Among other examples, Berkowitz cites the many compromises and balances that went into the making of the Constitution, noting that complete ideological purism can sabotage greater goals.

This translates, he argues, into two big takeaways for today’s right-leaning frenemies. Libertarians need to “come to grips” with the fact that “the era of big government is here to stay.” Any attempt to significantly dismantle the welfare state, for example, is likely to fail, he says; clear-eyed attempts to limit and reform it will be more successful. Social conservatives, meanwhile, need to accept that the sexual revolution has significantly changed our nation’s mores, and that using the federal government to force-feed traditional values is likely to fail, or, worse, backfire.

Berkowitz aims to resolve a dilemma that has faced conservatives for centuries: “reconciling liberty with tradition, order, and virtue.” In broad strokes, his approach makes perfect sense. When it comes to gay marriage, the cultural ship has sailed; social safety nets, it seems obvious to say, share near universal approval.

But the devil, as always, is in the details: “moderation” -- whether regarding taxes, spending, or the issues of culture, life and death -- is often in the eye of the beholder. In Ye Olde Valley of Unherdable Cats, a cogent, unifying agenda will be difficult to pull together -- that is, at least, until the liberal, “blue state” model completely falls flat. Berkowitz also admits the darker side of compromises made in the past, most notably regarding slavery and the ratification of the Constitution.

Quibbles aside -- and everyone who hails from the Bickerson family will likely have some small policy bone to pick with this book, ranging from school prayer to the value of George W. Bush’s “freedom and democracy” military agenda -- conservatives and libertarians could certainly stand to chill out, step back, and assess Berkowitz’s advice, particularly regarding what government can’t do.

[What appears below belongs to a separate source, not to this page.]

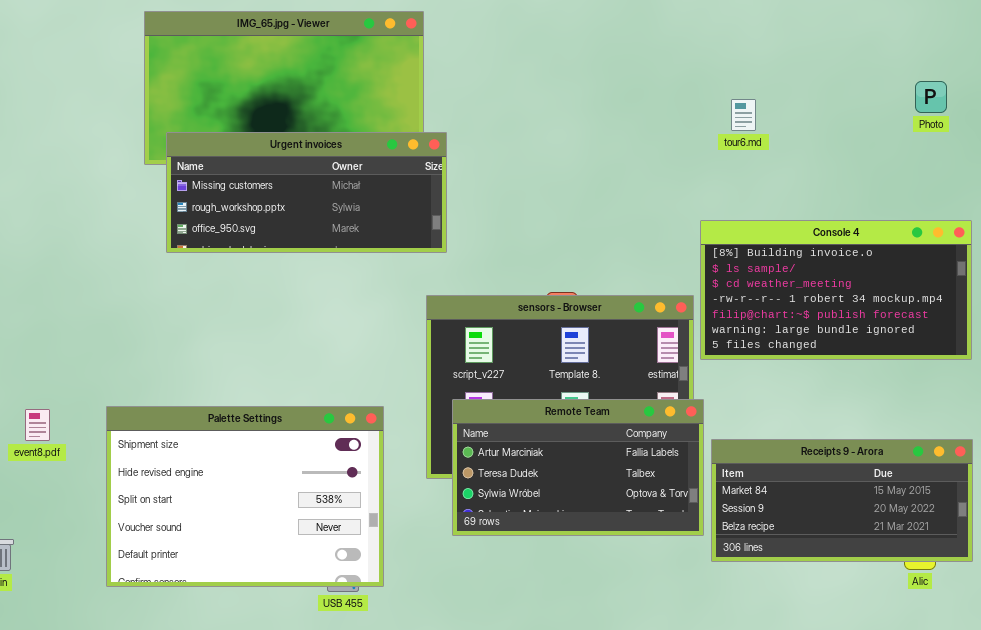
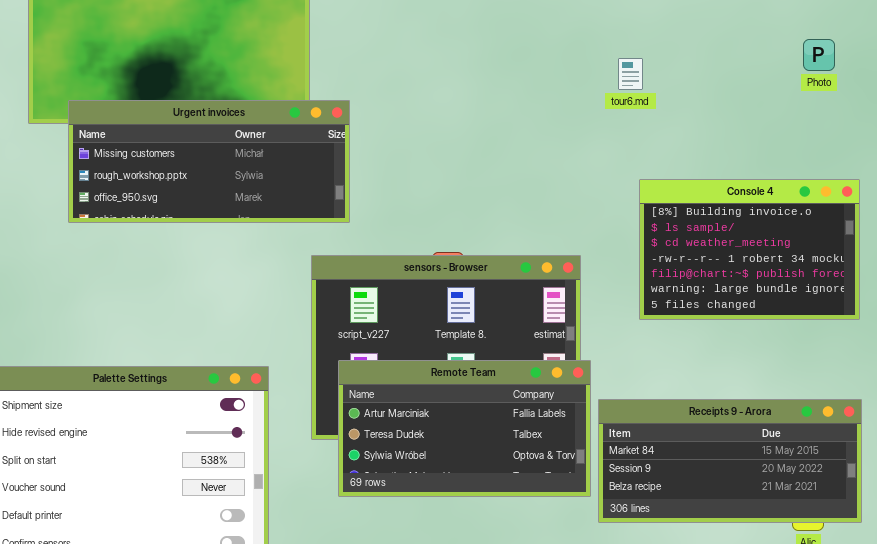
Urgent invoices: [166,132,447,253] -> [68,100,350,223], moved
Console 4: [700,220,972,360] -> [639,179,860,320], resized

Constitutional Conservatism” repeatedly notes what Alexis de Tocqueville pointed out nearly two centuries ago: A strong civil society (family, religion, and community groups) is an absolute necessity in a healthy democracy. America’s civil society, at least in terms of competing with the government, seems to be flailing. For people on both sides of the aisle, D.C. often reigns as the go-to, universal problem-solver, which is rather remarkable given that Congress can’t seem to find time to, oh, say, learn math.

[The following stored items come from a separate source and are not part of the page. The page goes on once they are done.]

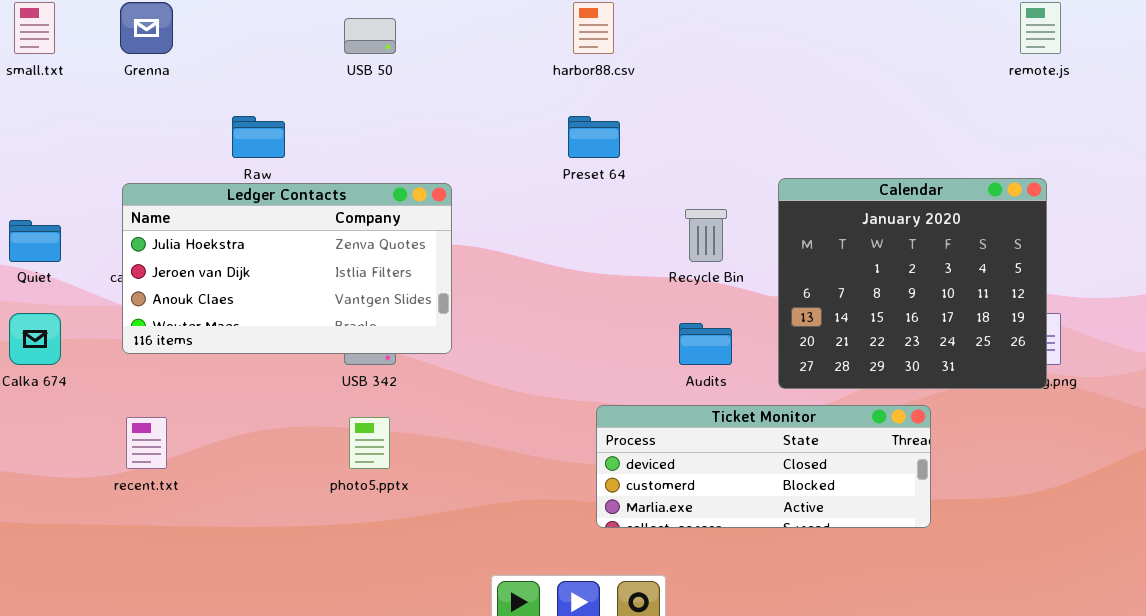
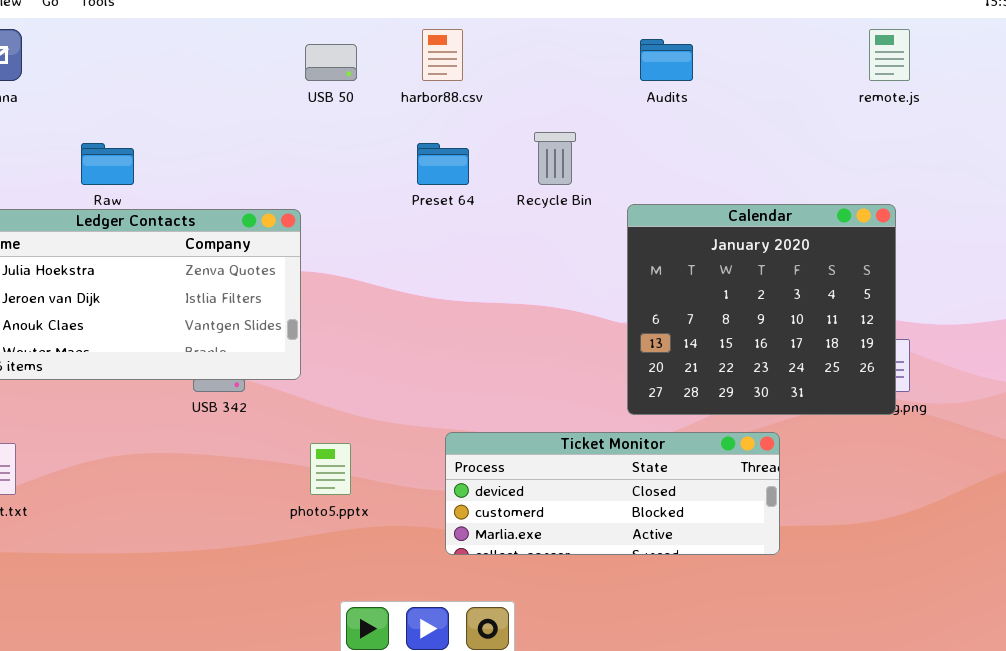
USB 50: [344,18,396,54] -> [305,44,357,81], moved
Recycle Bin: [685,209,727,262] -> [534,132,576,185], moved
Audits: [679,323,732,365] -> [640,39,693,81], moved
photo5.pptx: [349,417,390,469] -> [310,443,351,495], moved

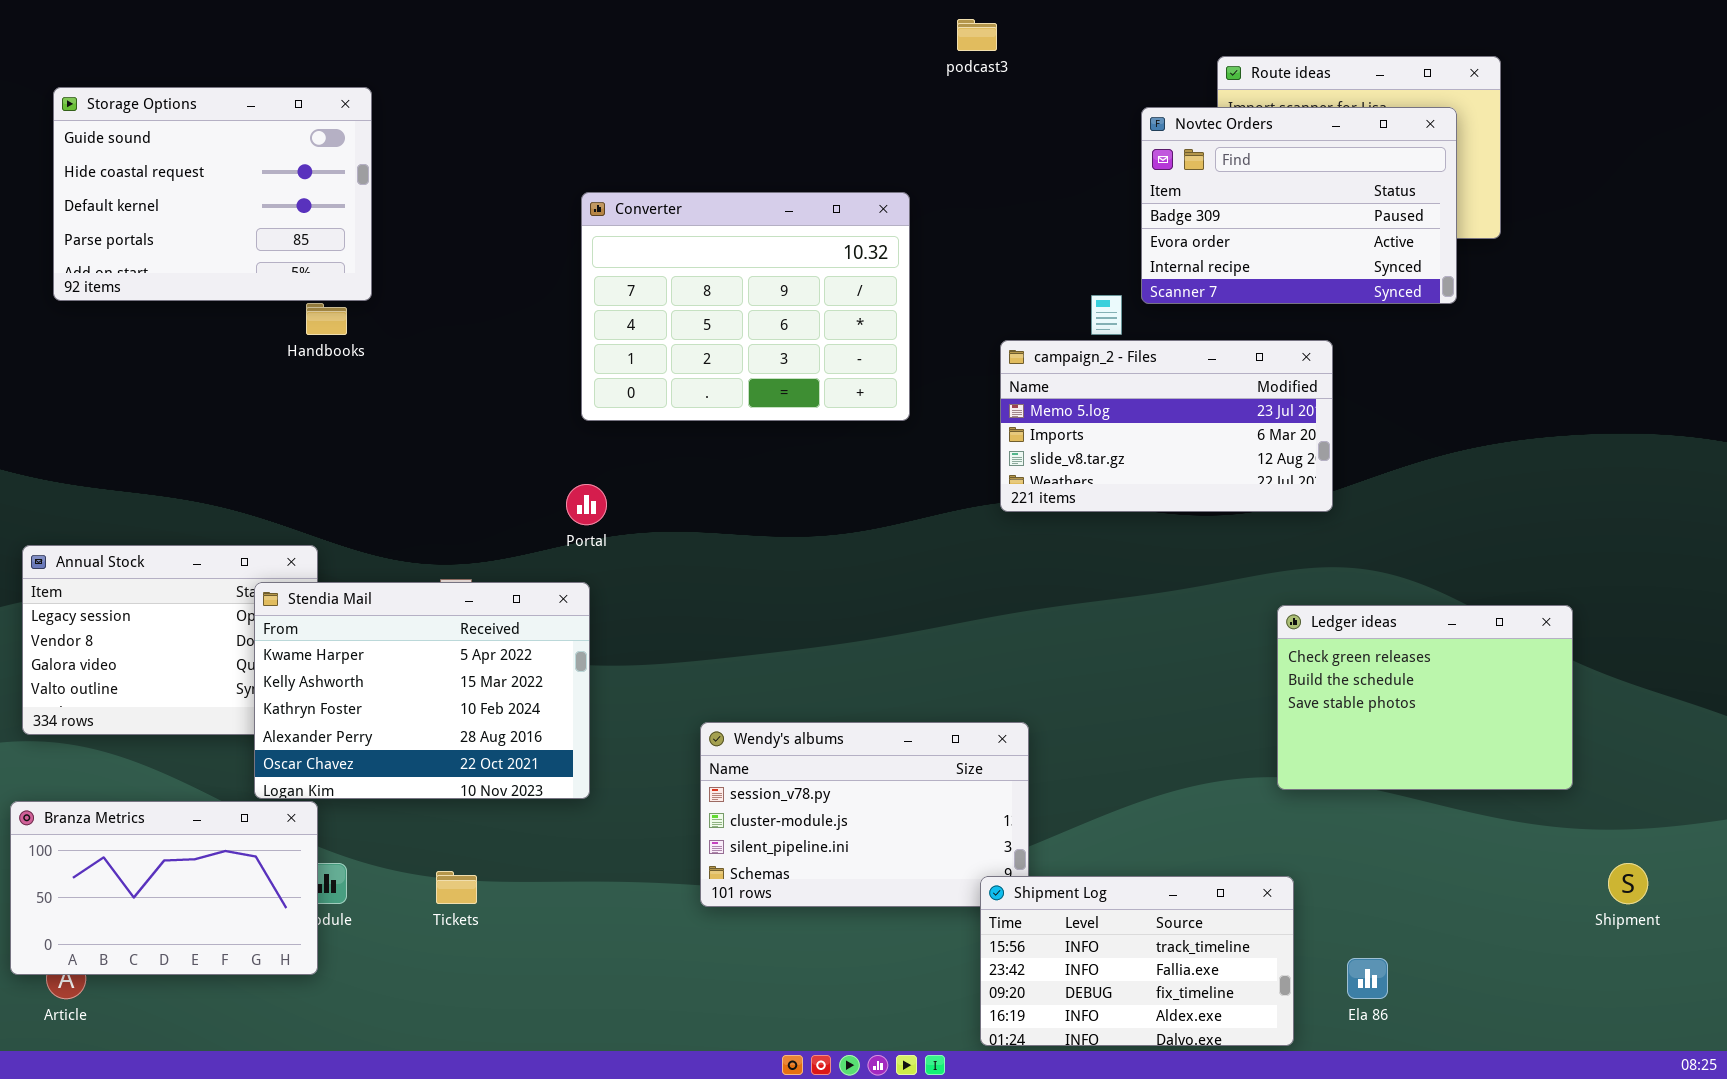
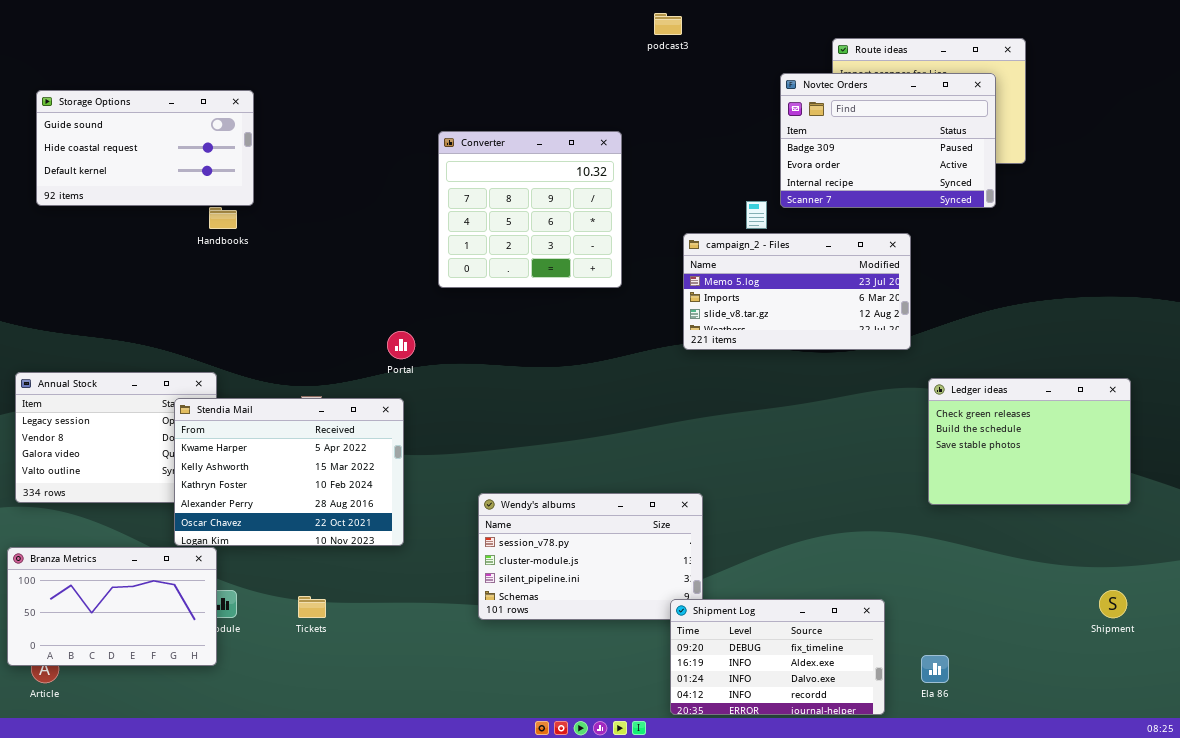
Storage Options: [53,87,372,301] -> [36,90,254,206], resized
Converter: [581,192,910,421] -> [438,131,622,288], resized
Ledger ideas: [1277,605,1573,790] -> [928,378,1131,505], moved
Shipment Log: [980,876,1294,1046] -> [670,599,885,715], scrolled down 2 rows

So we have our work cut out for us. But to cut everyone a little slack, it’s kind of hard to concentrate these days. Using analysis from the Flesch-Kincaid readability test, the U.K. Guardian recently graded the reading level of every U.S. State of the Union address. The highest score went to James Madison’s 1815 speech, with a grade level of 25.3. It’s all been downhill from there. In 1911, William H. Taft scored a 16.8. In 1963, John F. Kennedy hovered around 12. Barack Obama’s address last week scored a 10.2. “The State of the Union,” the Guardian concludes, no doubt in a self-satisfied, smug British accent, “is dumber.”

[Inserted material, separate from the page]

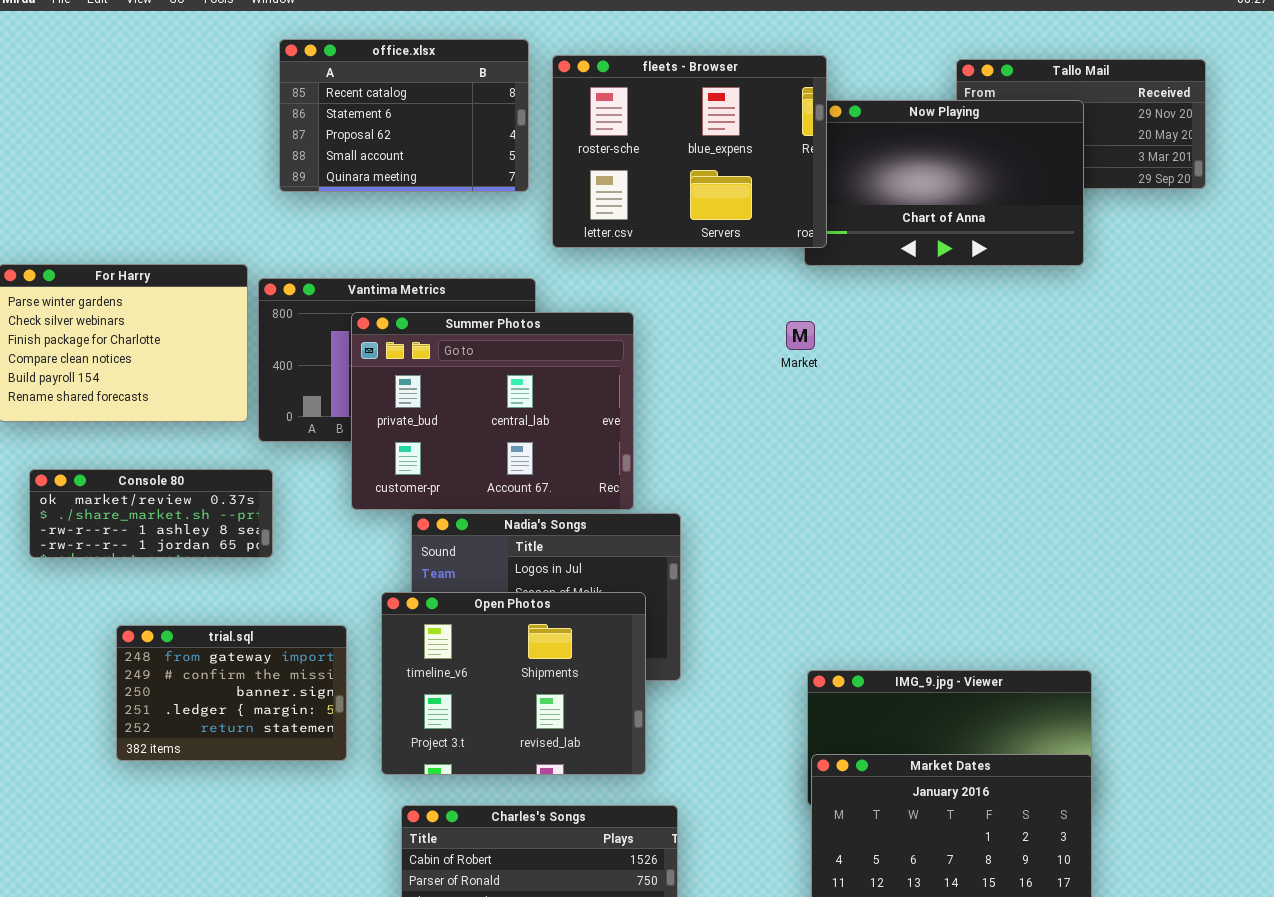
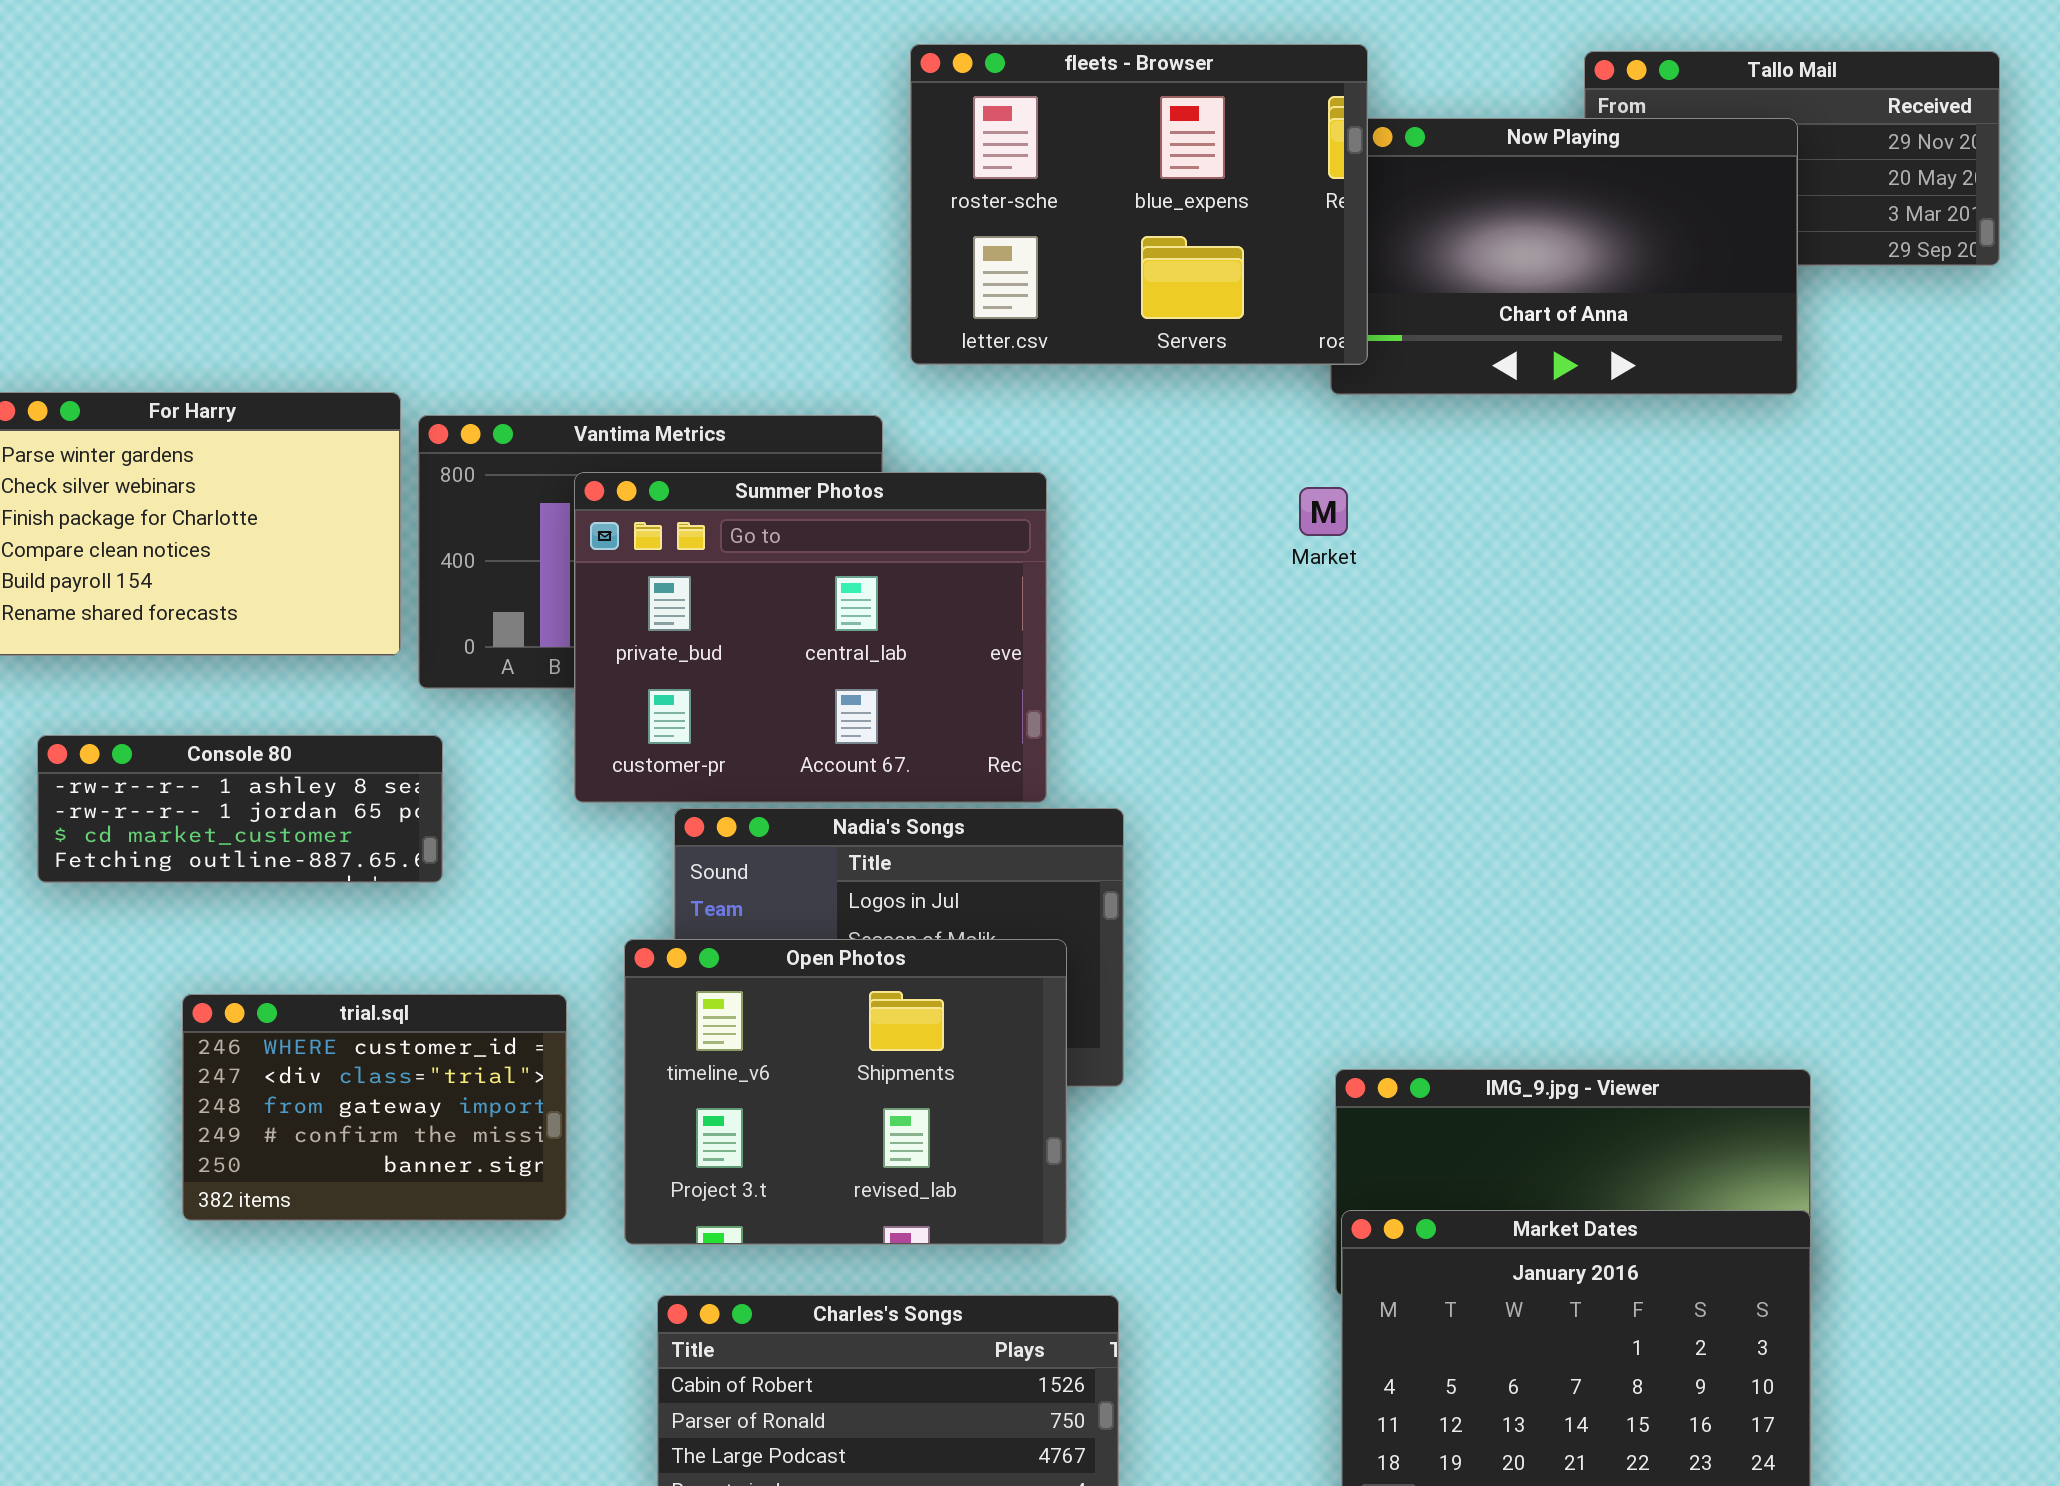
office.xlsx: [279,39,529,192] -> none, closed
Console 80: [29,469,273,558] -> [37,735,443,883], scrolled down 2 rows
trial.sql: [116,625,347,761] -> [182,994,567,1221], scrolled up 2 rows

Meanwhile, the top media moment from Marco Rubio’s Republican response was his awkward mid-speech gulp of water, which promptly blew up on Twitter and reportedly looped on cable news networks over 200 times. (Keeping things subtle, CNN ran its coverage of “water-gate” with the blazing headline, “CAREER-ENDER?”)

The good news, however, is that Rubio gets the joke. Immediately after his “drink heard ’round the world,” he took to Twitter himself and shot out a close-up photo of the tiny bottle of Poland Spring that started it all. The next day, his campaign started offering Rubio water bottles to donors.

This all may seem silly, given that we’re going bankrupt, watching a North Korean dictator toss nukes around like a crazed drum majorette, and maybe even realizing that the frozen lasagna we ate on our low-budget European vacation is made of horsemeat.

But as the rapper Ice-T once said, “Don’t hate the player. Hate the game.” Or, as author Peter Berkowitz recently told The Washington Post, learn to embrace “the perennial clamor and cacophony of public debate in a free society” and accept “the nature of human beings -- very often contentious, narrowly self-interested, and in the grips of passion and poorly-thought-out opinion.”

That, Berkowitz argues, is “for whom the Constitution was designed.”